BEGIN

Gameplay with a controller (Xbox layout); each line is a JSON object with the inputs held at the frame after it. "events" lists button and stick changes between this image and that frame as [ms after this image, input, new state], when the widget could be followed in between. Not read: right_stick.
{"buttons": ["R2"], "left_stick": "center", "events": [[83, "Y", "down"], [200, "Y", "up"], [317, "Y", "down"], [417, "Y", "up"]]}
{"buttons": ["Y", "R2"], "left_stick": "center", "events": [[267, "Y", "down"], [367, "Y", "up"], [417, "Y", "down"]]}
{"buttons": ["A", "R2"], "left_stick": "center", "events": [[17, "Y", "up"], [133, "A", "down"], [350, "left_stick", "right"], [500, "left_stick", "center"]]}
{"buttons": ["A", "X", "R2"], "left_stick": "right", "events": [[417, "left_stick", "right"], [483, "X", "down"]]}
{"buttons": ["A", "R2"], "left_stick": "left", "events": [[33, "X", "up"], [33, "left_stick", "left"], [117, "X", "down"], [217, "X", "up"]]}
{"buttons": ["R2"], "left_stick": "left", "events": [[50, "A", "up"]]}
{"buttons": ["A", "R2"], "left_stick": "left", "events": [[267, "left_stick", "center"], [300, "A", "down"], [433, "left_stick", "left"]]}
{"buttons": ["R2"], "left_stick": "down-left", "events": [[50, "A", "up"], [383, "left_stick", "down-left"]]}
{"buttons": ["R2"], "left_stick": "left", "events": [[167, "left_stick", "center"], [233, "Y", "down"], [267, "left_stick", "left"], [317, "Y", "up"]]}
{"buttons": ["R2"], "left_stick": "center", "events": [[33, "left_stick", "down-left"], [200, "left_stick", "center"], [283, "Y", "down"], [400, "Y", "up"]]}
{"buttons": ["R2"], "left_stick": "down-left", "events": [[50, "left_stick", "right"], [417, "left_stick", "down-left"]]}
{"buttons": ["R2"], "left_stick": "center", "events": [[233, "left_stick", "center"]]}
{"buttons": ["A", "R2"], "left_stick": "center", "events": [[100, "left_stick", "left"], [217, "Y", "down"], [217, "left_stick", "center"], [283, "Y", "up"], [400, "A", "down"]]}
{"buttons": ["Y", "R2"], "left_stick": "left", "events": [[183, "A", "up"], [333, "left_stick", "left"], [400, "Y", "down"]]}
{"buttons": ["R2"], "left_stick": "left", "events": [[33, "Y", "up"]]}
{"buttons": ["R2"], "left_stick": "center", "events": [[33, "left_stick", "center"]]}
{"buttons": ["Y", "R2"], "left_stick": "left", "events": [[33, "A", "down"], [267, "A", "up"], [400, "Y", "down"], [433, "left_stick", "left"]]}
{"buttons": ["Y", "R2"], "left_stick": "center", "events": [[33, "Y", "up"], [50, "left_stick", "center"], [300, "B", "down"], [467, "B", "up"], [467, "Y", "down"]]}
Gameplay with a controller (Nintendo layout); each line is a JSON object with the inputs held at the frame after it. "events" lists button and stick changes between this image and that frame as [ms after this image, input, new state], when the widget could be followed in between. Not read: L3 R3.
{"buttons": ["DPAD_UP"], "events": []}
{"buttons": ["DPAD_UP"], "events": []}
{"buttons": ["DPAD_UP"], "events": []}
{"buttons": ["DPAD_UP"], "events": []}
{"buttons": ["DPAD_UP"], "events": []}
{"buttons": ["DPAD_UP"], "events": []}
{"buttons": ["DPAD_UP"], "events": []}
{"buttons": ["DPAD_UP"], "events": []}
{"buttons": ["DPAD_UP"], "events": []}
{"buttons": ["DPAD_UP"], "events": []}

END

Give back every entry exactly, with nothing left out.

Gameplay with a controller (Xbox layout); each line is a JSON object with the inputs held at the frame after it. "events" lists button and stick changes between this image and that frame as [ms after this image, input, new state], when the widget could be followed in between. Not read: right_stick.
{"buttons": ["R2"], "left_stick": "center", "events": [[83, "Y", "down"], [200, "Y", "up"], [317, "Y", "down"], [417, "Y", "up"]]}
{"buttons": ["Y", "R2"], "left_stick": "center", "events": [[267, "Y", "down"], [367, "Y", "up"], [417, "Y", "down"]]}
{"buttons": ["A", "R2"], "left_stick": "center", "events": [[17, "Y", "up"], [133, "A", "down"], [350, "left_stick", "right"], [500, "left_stick", "center"]]}
{"buttons": ["A", "X", "R2"], "left_stick": "right", "events": [[417, "left_stick", "right"], [483, "X", "down"]]}
{"buttons": ["A", "R2"], "left_stick": "left", "events": [[33, "X", "up"], [33, "left_stick", "left"], [117, "X", "down"], [217, "X", "up"]]}
{"buttons": ["R2"], "left_stick": "left", "events": [[50, "A", "up"]]}
{"buttons": ["A", "R2"], "left_stick": "left", "events": [[267, "left_stick", "center"], [300, "A", "down"], [433, "left_stick", "left"]]}
{"buttons": ["R2"], "left_stick": "down-left", "events": [[50, "A", "up"], [383, "left_stick", "down-left"]]}
{"buttons": ["R2"], "left_stick": "left", "events": [[167, "left_stick", "center"], [233, "Y", "down"], [267, "left_stick", "left"], [317, "Y", "up"]]}
{"buttons": ["R2"], "left_stick": "center", "events": [[33, "left_stick", "down-left"], [200, "left_stick", "center"], [283, "Y", "down"], [400, "Y", "up"]]}
{"buttons": ["R2"], "left_stick": "down-left", "events": [[50, "left_stick", "right"], [417, "left_stick", "down-left"]]}
{"buttons": ["R2"], "left_stick": "center", "events": [[233, "left_stick", "center"]]}
{"buttons": ["A", "R2"], "left_stick": "center", "events": [[100, "left_stick", "left"], [217, "Y", "down"], [217, "left_stick", "center"], [283, "Y", "up"], [400, "A", "down"]]}
{"buttons": ["Y", "R2"], "left_stick": "left", "events": [[183, "A", "up"], [333, "left_stick", "left"], [400, "Y", "down"]]}
{"buttons": ["R2"], "left_stick": "left", "events": [[33, "Y", "up"]]}
{"buttons": ["R2"], "left_stick": "center", "events": [[33, "left_stick", "center"]]}
{"buttons": ["Y", "R2"], "left_stick": "left", "events": [[33, "A", "down"], [267, "A", "up"], [400, "Y", "down"], [433, "left_stick", "left"]]}
{"buttons": ["Y", "R2"], "left_stick": "center", "events": [[33, "Y", "up"], [50, "left_stick", "center"], [300, "B", "down"], [467, "B", "up"], [467, "Y", "down"]]}
Gameplay with a controller (Nintendo layout); each line is a JSON object with the inputs held at the frame after it. "events" lists button and stick changes between this image and that frame as [ms after this image, input, new state], when the widget could be followed in between. Not read: L3 R3.
{"buttons": ["DPAD_UP"], "events": []}
{"buttons": ["DPAD_UP"], "events": []}
{"buttons": ["DPAD_UP"], "events": []}
{"buttons": ["DPAD_UP"], "events": []}
{"buttons": ["DPAD_UP"], "events": []}
{"buttons": ["DPAD_UP"], "events": []}
{"buttons": ["DPAD_UP"], "events": []}
{"buttons": ["DPAD_UP"], "events": []}
{"buttons": ["DPAD_UP"], "events": []}
{"buttons": ["DPAD_UP"], "events": []}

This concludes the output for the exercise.